El farmacéutico pensó un rato.

—Diría que bastante más de una hora. Pero…

—¿Está seguro?

—Sí, doctor, perfectamente seguro. Esas lamparitas dan muy buen resultado.

—Hum. Así será. ¿Alguien de Bellegarde le ha comprado una lamparita de ésas ayer por la mañana?

Stevenson parecía inquieto.

—¿Ayer por la mañana? Deje que piense. —(No era cierto que necesitara pensarlo, decidió Elliot)—. Sí, la señorita Wills. Vino a eso de las diez de la mañana y me compró una. Pero, por favor, si no le parece mal, no vaya a citar todo lo que le digo. Yo no quiero decir nada de ninguna de las personas de Bellegarde…

—¿La señorita Wills compraba con frecuencia esas lamparitas?

—Con frecuencia, no; a veces.

—¿Para ella?

—No, no, no. Para el señor Chesney. Algunas veces tomaban fotografías dentro de los invernáculos. Los duraznos, ¿sabe usted?; los mejores ejemplares, para propaganda y esas cosas. Él le encargó que comprara la lámpara ayer.

El doctor Fell miró a Elliot, entornando los ojos.

—Según dijo usted, inspector, ella declaró que esa lamparita era nueva, comprada por ella misma —se volvió otra vez hacia Stevenson—. ¿Entonces a la señorita Wills no le interesa la fotografía?

—No, no, no. Nunca ha comprado nada aquí para… trabajos fotográficos.

Herido por el recuerdo, Andrew Elliot levantó los ojos. Y por segunda vez, como si por arte de magia girara una rueda, vio a Marjorie Wills que lo miraba desde el espejo.

No habían oído el ping de la campanilla de la puerta que permanecía abierta, moviéndose y crujiendo ligeramente. No habían oído paso alguno. Lo que sí habían oído, mientras Elliot levantaba la vista y miraba de lleno la cara de la muchacha reflejada en el espejo, a menos de metro y medio habían sido las palabras del farmacéutico, pronunciadas con voz clara, suave y bien articulada.

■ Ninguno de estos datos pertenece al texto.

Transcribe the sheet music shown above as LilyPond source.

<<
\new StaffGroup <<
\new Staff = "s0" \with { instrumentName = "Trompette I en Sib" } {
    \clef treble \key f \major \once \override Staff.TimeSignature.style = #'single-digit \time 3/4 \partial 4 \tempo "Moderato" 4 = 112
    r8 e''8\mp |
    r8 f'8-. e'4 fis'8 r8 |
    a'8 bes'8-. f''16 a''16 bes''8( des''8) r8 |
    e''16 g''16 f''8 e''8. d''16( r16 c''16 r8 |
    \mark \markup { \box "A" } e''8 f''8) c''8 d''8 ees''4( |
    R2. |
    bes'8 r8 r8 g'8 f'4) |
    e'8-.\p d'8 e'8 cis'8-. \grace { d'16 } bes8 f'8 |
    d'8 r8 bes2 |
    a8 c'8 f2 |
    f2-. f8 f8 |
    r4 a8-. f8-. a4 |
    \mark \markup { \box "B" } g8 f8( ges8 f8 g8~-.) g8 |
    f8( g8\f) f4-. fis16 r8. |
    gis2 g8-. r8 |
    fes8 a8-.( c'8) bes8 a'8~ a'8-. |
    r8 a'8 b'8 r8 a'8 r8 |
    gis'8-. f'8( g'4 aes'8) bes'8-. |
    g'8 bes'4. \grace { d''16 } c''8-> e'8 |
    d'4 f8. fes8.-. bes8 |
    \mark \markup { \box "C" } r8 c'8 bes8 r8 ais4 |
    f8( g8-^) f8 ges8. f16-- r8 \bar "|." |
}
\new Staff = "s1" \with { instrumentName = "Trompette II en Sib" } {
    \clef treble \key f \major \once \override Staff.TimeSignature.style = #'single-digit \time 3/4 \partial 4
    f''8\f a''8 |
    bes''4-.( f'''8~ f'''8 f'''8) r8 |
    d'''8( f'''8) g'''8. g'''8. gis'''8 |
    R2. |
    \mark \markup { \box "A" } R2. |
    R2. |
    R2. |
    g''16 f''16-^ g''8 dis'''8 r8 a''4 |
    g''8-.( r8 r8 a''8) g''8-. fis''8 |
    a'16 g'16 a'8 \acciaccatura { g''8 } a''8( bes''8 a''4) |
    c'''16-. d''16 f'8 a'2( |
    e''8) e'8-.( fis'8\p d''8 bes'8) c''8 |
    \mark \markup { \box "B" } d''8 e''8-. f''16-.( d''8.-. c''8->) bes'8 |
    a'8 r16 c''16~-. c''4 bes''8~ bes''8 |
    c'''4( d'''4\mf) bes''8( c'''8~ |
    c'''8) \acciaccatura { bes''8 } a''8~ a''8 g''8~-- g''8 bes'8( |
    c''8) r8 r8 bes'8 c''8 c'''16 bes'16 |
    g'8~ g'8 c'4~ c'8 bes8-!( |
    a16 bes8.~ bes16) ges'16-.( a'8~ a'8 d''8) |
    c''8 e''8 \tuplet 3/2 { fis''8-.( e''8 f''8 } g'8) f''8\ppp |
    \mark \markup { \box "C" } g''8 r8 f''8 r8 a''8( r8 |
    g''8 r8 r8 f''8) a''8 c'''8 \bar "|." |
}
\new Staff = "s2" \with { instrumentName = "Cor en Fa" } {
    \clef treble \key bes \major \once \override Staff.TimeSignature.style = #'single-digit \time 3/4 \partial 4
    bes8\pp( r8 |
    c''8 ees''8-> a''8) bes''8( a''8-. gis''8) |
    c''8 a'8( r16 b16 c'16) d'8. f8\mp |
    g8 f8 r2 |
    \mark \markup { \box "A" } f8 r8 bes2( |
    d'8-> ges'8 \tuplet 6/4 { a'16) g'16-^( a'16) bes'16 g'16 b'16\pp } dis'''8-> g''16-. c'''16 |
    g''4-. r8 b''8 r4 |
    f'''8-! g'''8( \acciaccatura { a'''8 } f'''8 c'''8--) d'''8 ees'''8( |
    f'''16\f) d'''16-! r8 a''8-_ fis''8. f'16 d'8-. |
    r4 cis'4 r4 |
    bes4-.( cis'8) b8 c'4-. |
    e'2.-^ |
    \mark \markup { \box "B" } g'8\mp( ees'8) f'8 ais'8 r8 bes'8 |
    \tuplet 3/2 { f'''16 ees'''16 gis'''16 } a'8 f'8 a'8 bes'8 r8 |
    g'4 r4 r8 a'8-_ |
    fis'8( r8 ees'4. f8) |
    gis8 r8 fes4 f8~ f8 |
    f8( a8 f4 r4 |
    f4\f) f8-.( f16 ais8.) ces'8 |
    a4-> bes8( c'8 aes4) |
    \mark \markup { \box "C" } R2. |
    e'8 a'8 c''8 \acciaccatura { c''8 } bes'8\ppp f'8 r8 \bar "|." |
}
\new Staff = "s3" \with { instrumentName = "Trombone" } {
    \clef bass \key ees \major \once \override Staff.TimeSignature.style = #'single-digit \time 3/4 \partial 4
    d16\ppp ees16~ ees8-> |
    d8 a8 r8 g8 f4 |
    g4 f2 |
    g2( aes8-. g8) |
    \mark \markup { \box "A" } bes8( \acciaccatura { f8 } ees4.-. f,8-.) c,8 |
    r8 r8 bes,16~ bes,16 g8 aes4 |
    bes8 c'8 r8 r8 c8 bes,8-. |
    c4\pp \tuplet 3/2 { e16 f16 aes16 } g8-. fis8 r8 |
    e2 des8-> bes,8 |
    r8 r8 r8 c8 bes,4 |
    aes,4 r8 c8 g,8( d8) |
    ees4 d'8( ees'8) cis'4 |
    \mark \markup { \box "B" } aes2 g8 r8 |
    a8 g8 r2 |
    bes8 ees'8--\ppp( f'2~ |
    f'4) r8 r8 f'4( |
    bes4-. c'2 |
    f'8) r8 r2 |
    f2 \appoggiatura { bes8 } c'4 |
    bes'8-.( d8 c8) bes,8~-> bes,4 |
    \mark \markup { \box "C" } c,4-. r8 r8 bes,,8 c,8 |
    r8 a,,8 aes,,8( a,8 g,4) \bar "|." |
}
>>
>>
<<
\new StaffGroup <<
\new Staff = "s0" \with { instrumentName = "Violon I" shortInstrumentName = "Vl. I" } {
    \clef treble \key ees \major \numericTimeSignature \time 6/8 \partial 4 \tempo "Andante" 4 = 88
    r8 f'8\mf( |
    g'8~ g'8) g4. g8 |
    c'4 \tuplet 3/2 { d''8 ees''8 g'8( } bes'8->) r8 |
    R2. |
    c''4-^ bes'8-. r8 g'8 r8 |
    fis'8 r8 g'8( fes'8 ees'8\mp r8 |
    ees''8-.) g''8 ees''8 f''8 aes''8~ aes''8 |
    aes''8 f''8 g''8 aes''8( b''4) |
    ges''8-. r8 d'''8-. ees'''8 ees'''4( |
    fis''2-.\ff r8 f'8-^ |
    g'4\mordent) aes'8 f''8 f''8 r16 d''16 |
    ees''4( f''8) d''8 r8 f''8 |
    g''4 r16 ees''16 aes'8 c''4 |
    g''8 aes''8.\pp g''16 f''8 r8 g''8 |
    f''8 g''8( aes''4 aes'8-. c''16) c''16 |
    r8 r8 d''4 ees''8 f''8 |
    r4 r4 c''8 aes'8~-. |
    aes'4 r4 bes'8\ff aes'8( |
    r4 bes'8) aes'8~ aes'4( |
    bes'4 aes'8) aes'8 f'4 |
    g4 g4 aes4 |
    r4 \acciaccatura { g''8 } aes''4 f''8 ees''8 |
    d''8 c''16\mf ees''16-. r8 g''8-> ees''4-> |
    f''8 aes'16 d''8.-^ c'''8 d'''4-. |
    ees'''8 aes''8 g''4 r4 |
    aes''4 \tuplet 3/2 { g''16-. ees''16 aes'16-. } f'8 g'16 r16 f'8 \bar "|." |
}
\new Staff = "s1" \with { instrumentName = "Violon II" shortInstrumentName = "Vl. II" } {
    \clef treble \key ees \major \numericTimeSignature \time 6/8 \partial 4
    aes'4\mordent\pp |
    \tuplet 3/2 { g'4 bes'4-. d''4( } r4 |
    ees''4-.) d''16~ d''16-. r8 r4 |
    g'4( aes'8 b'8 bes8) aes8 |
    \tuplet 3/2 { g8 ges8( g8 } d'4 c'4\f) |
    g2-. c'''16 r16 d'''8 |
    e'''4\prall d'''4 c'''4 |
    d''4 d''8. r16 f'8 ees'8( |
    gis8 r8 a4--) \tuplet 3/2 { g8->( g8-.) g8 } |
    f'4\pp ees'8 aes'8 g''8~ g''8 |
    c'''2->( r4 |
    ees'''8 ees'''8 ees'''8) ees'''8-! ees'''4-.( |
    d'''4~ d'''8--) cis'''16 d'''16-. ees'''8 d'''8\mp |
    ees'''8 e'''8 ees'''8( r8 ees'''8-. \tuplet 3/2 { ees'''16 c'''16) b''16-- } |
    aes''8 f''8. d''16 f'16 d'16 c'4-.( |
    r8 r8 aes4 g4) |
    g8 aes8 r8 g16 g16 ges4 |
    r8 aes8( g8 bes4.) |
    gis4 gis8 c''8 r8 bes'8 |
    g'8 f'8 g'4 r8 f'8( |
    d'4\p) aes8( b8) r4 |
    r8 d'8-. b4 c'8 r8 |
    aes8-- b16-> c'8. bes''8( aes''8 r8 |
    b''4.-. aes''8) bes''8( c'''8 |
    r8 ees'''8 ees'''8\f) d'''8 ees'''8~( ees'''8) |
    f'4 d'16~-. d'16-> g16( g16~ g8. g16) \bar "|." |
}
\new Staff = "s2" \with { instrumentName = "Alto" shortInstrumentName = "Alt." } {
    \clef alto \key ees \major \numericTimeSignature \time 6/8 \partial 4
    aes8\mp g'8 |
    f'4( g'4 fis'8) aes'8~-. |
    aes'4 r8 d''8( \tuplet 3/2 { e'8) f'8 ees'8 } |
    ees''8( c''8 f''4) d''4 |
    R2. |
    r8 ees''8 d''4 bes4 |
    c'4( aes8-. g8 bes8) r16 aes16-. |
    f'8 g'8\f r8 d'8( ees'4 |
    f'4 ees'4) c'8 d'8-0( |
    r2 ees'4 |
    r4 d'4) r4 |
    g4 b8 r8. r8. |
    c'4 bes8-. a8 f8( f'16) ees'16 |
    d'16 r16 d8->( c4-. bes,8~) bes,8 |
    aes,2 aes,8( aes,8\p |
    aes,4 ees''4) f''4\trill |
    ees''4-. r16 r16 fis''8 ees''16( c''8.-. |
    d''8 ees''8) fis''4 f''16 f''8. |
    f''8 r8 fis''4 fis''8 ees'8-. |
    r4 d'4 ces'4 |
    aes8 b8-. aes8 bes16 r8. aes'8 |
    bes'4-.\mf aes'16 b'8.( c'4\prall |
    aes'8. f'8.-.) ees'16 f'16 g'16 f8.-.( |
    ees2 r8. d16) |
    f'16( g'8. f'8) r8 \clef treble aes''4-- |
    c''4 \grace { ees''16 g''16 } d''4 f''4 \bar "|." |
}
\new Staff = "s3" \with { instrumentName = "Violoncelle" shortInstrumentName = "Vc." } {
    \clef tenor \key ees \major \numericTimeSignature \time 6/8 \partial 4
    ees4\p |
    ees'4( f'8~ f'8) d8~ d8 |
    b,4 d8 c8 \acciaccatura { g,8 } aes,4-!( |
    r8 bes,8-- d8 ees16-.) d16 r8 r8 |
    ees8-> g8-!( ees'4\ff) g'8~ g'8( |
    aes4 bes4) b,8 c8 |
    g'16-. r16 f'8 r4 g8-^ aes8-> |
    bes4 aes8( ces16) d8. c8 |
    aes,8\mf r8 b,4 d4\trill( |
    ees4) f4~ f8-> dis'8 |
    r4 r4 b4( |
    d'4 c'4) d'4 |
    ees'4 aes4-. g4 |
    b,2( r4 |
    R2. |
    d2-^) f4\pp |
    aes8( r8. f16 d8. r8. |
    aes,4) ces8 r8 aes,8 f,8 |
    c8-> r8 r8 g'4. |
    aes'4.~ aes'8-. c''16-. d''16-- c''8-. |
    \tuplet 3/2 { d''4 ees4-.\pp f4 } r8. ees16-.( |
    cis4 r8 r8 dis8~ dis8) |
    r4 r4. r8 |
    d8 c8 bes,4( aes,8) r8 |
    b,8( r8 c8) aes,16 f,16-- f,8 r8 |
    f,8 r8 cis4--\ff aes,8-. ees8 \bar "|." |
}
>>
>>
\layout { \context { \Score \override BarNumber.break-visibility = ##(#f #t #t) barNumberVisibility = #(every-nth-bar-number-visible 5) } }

Era como si esa imagen hubiera surgido de atrás del escenario de la nada. Tenía los labios levemente entreabiertos y llevaba puesto el mismo sombrero gris de fieltro. Mantenía una de sus manos enguantadas suspendida a medias en el aire, como señalando alguna cosa. Mirándola en los ojos por el espejo sombrío, Elliot vio nacer en ellos el recuerdo de la otra vez, con tanta claridad como si una nueva cara estuviese adquiriendo forma.

Ella sabía.

Marjorie Wills, como un niño, se puso el dedo en los labios.

Fue en ese momento cuando estalló el estruendo de un vidrio de la puerta que se despedazaba, el crujir de los fragmentos que caían y, en el silencio que siguió, la última y lenta vibración sonora causada por la piedra que alguien le había arrojado desde la calle.